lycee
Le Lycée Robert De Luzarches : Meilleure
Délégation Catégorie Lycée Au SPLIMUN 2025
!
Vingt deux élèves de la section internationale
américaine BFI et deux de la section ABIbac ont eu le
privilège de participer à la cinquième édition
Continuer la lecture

******

Directive: Reproduce every line of the listing above verbatim, preserving the original line breaks and spelling.

Answer:
lycee
Le Lycée Robert De Luzarches : Meilleure
Délégation Catégorie Lycée Au SPLIMUN 2025
!
Vingt deux élèves de la section internationale
américaine BFI et deux de la section ABIbac ont eu le
privilège de participer à la cinquième édition
Continuer la lecture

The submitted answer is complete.